JAMBI, MENARA62.COM – Kelompok usia produktif ternyata memiliki risiko cedera kepala lebih tinggi dibanding kelompok usia lainnya. Disusul kemudian kelompok lansia berusia 75 tahun ke atas dan balita.
“Memang cedera kepala bisa terjadi pada semua orang. tetapi pada kelompok usia tertentu kasusnya tergolong tinggi, seperti usia produktif antara 15-24 tahun atau lansia di atas 75 tahun dab anak di bawah usia 5 tahun,” kata dr Ronny Setiawan, Sp.BS., spesialis bedah syaraf Siloam Hospitals Jambi pada acara edukasi kesehatan yang digelar manajemen Hospitals Jambi secara live melalui instagram, Rabu (17/2/2021).
Cedera kepala (trauma kepala) merupakan kondisi struktur kepala mengalami benturan dan berpotensi menimbulkan gangguan pada fungsi otak. Beberapa kondisi pada cedera kepala meliputi luka ringan, memar di kulit kepala, bengkak, perdarahan, dislokasi, patah tulang tengkorak dan gegar otak.
Selain itu, cedera kepala juga dapat dibedakan menjadi cedera kepala terbuka dan tertutup. Cedera kepala terbuka adalah apabila cedera menyebabkan kerusakan pada tulang tengkorak sehingga mengenai jaringan otak. Sedangkan cedera kepala tertutup adalah bila cedera yang terjadi tidak menyebabkan kerusakan pada tulang tengkorak, dan tidak mengenai otak secara langsung
Secara umum kasus cedera kepala yang menyebabkan kematian akibat kecelakaan lalulintas masih sangat tinggi, khususnya di Jambi setiap hari ditemukan satu kejadian meninggal dan di Indonesia angka kematian akibat kecelakaan lalulintas per hari mencapai sekitar 70 korban jiwa.
Lebih lanjut dr Ronny menjelaskan, cedera kepala dibagi menjadi tiga kategori yakni cedera kepala ringan (geger otak) dengan gejalanya berupa pusing mual dan lupa saat kejadian. Lalu cedera kepala sedang dengan gejalanya berupa gelisah, pusing hebat, muntah, dan bicara tidak jelas. Terakhir adalah cedera kepala berat dengan gejalanya berupa tidak sadar (pingsan), nadi lemah, napas pendek, tangan dan kaki dingin.
■ ■ ■ ■
* _TUGAS 1_:
Tolong tulis ulang paragraf dalam artikel cedera kepala yang diawali "Lebih lanjut dr Ronny menjelaskan" sebagai daftar. Pertahankan ketiga kategori beserta gejalanya.
* _TUGAS 2_:
Lanjutkan artikel cedera kepala setelah kalimat terakhirnya.
■ ■ ■ ■
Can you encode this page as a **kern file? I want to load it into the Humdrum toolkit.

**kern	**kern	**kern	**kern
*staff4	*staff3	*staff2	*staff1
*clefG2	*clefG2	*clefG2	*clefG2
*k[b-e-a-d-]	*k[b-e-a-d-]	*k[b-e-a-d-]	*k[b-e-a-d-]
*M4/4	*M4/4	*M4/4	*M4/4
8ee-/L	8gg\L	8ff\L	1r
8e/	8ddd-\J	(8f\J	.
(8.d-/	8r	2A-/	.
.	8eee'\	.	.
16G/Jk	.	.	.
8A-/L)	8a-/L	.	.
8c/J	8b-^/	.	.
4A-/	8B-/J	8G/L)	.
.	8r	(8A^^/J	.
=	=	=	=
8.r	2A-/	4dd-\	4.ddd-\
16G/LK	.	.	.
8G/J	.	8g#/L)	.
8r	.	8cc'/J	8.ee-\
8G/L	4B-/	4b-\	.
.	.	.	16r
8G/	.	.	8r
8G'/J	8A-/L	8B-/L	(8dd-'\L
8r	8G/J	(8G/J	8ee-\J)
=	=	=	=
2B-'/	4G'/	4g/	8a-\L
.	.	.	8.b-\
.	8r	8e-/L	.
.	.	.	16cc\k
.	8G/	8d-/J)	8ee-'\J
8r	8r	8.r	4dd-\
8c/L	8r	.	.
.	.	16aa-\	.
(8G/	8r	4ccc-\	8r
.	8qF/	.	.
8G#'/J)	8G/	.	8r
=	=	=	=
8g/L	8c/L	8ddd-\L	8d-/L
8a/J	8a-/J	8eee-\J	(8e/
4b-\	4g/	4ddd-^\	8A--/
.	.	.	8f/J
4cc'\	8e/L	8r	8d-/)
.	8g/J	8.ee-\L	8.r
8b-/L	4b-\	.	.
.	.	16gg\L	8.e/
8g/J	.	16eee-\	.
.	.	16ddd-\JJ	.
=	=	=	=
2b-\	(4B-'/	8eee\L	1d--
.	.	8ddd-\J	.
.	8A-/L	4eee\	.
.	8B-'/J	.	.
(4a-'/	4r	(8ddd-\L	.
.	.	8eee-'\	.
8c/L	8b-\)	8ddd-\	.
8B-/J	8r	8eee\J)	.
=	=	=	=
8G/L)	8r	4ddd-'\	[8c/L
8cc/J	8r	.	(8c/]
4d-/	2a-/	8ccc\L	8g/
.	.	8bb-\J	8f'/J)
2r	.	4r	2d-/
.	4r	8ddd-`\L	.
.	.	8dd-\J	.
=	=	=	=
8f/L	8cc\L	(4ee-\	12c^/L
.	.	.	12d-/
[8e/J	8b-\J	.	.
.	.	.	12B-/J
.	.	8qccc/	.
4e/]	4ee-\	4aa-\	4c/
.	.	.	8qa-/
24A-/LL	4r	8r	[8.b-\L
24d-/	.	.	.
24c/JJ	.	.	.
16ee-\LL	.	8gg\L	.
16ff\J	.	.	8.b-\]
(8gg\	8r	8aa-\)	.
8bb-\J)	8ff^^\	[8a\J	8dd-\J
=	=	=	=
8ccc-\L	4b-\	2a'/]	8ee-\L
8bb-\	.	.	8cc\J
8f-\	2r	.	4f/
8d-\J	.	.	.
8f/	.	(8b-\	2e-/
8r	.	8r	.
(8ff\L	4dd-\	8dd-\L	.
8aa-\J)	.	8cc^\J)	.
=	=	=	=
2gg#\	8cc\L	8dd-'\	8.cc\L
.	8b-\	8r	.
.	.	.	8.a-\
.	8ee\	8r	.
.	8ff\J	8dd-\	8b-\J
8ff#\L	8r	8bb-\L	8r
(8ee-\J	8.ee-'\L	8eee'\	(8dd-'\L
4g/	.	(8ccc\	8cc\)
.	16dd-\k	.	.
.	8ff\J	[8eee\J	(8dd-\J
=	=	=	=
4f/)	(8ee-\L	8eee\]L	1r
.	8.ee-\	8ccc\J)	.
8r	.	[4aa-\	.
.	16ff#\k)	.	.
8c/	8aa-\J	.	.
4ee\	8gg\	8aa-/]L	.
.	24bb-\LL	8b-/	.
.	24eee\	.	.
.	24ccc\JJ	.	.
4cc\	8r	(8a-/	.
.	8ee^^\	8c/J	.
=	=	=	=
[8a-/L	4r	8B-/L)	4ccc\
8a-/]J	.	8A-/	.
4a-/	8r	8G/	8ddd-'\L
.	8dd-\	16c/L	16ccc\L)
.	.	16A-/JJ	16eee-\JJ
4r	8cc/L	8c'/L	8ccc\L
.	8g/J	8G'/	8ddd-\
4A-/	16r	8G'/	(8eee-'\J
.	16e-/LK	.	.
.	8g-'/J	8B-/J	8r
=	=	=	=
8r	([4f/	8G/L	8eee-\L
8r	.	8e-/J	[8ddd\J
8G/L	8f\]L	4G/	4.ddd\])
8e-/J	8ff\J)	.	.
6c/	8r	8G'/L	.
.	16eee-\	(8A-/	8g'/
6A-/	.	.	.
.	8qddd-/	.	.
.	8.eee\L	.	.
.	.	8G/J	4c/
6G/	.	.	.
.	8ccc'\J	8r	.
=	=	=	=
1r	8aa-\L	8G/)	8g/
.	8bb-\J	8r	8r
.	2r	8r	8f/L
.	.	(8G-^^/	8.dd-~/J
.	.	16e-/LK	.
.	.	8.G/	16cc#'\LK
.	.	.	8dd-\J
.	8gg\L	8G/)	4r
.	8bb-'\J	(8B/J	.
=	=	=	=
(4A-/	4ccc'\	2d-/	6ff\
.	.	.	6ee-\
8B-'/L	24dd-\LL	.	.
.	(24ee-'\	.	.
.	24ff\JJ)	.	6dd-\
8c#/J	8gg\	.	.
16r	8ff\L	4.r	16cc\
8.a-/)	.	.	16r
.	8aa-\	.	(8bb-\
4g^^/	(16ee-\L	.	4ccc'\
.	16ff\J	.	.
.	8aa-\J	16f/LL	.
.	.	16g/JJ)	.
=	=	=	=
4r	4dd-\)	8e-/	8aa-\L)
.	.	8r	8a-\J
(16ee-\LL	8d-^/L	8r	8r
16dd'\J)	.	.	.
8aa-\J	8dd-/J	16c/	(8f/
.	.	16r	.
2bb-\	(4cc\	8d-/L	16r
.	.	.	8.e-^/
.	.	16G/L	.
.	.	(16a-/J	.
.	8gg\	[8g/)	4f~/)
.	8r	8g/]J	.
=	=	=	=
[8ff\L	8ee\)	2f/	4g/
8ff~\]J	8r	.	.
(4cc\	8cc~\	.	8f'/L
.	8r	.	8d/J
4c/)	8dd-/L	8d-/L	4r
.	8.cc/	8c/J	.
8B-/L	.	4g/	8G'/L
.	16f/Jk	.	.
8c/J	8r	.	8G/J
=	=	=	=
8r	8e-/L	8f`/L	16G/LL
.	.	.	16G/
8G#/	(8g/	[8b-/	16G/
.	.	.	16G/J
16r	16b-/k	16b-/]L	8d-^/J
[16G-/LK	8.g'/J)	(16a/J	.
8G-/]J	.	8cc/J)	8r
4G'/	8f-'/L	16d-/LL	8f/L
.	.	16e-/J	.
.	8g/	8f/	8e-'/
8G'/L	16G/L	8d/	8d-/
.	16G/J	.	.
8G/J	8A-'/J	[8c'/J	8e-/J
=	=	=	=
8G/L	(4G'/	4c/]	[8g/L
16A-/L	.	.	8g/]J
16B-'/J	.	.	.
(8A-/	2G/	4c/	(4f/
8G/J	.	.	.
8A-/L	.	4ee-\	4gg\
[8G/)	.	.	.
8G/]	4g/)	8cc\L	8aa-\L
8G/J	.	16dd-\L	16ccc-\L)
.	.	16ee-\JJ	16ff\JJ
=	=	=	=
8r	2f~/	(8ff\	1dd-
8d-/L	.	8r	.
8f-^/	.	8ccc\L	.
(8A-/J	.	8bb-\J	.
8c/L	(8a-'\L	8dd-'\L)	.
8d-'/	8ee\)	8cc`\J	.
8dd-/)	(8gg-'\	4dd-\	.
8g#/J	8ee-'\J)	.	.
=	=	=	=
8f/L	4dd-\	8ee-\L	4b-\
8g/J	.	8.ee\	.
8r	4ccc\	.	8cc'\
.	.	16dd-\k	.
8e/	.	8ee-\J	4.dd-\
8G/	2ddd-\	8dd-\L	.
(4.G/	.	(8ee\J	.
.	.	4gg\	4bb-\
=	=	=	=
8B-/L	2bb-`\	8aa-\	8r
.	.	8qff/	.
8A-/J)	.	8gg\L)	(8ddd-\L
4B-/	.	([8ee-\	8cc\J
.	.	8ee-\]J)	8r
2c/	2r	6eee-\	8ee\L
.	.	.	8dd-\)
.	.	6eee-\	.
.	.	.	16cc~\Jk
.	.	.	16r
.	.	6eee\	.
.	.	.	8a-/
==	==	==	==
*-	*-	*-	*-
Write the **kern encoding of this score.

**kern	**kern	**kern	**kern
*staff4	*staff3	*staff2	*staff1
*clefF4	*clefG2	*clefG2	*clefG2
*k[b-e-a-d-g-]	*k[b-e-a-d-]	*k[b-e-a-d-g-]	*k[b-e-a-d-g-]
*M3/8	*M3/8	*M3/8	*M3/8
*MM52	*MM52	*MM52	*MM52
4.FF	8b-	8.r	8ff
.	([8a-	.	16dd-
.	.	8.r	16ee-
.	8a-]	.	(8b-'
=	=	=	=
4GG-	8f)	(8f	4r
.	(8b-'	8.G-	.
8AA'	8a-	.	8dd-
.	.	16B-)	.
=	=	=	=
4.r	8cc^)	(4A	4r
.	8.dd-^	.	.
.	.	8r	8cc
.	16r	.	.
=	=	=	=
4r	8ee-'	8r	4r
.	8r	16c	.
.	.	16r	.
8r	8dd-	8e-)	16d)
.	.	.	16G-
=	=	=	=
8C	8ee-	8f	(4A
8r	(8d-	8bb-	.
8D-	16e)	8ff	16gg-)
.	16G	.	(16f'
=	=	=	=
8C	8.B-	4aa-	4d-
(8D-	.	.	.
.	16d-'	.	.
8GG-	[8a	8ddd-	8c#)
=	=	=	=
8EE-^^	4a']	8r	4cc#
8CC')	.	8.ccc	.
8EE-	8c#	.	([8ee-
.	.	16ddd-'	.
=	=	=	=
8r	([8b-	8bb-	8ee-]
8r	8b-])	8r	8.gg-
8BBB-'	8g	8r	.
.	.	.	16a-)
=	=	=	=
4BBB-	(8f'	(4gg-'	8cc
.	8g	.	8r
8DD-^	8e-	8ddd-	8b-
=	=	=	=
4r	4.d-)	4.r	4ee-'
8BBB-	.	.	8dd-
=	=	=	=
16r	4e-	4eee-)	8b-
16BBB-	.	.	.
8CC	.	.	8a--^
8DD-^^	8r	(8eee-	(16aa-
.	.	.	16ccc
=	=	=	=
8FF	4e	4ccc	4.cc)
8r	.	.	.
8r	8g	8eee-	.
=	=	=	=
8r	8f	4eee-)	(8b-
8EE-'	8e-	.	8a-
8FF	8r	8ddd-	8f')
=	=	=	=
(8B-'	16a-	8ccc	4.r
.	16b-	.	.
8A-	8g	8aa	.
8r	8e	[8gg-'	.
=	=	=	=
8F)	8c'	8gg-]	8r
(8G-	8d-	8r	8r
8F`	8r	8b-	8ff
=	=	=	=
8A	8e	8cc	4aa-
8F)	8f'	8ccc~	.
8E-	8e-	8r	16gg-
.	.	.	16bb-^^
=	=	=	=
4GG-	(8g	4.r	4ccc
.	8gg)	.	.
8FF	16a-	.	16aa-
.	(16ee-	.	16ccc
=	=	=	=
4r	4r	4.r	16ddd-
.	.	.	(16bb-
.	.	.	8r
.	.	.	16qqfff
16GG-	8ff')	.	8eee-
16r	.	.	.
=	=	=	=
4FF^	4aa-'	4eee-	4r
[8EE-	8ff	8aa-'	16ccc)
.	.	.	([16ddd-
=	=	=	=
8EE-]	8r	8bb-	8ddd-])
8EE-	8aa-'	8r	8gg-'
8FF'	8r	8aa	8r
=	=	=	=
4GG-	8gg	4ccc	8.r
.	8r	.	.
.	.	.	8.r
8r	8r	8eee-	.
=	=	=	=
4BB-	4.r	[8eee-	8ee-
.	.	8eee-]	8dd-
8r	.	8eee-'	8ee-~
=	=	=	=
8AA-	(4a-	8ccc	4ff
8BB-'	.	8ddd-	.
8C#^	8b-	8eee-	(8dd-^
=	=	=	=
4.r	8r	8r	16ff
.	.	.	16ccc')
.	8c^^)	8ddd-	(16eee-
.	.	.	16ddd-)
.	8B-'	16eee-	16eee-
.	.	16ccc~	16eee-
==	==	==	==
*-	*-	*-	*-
■ ■ ■ ■
* _HASIL TUGAS 1_:
Menurut dr Ronny, cedera kepala dibagi menjadi tiga kategori:
- Cedera kepala ringan (geger otak): pusing, mual, dan lupa saat kejadian.
- Cedera kepala sedang: gelisah, pusing hebat, muntah, dan bicara tidak jelas.
- Cedera kepala berat: tidak sadar (pingsan), nadi lemah, napas pendek, serta tangan dan kaki dingin.

* _HASIL TUGAS 2_:
“Tidak semua cedera kepala harus dilakukan operasi atau tindakan pembedahan, bisa dilakukan observasi terlebih dahulu setelah diketahui hasilnya baru bisa dilakukan tindakan pembedahan atau hanya diberikan obat-obatan,” lanjut dr Ronny.
Untuk menghindari kemungkinan bertambah parah atau resiko kematian, dr Ronny memberikan beberapa tips sederhana. Yakni segera minta pertolongan dengan menghubungi pihak rumah sakit terdekat, kondisikan korban ditempat aman, berikan ruang bebas u tuk pasien agar oksigen yang dibutuhkan tercukupi dan hindari mengangkat korban untuk menghindari cedera leher dan jalan pernapasan.
Pada kasus cedera karena kecelakaan di lalulintas/jalan raya sebaiknya dilakukan oleh pihak yang sudah mahir untuk kasus kecelakaan, bisa segera hubungi ambulans dan berikan akses aman untuk korban.
Sedang cedera pada bayi, menurut dr Ronny membutuhkan perlakukan khusus. Perhatikan respon bayi saat mengalami cedera kepala.
“Jika bayi masih menangis atau merespon saat terjadi cedera artinya masih kategori ringan. Selama tetap dilakukan observasi agar dapat dilihat lebih lanjut melalui pemeriksaan CT scan. Sehingga dokter dapat memastikan apakah perlu dilakukan pembedahan atau hanya diberikan obat-obatan,” pungkas dr Ronny.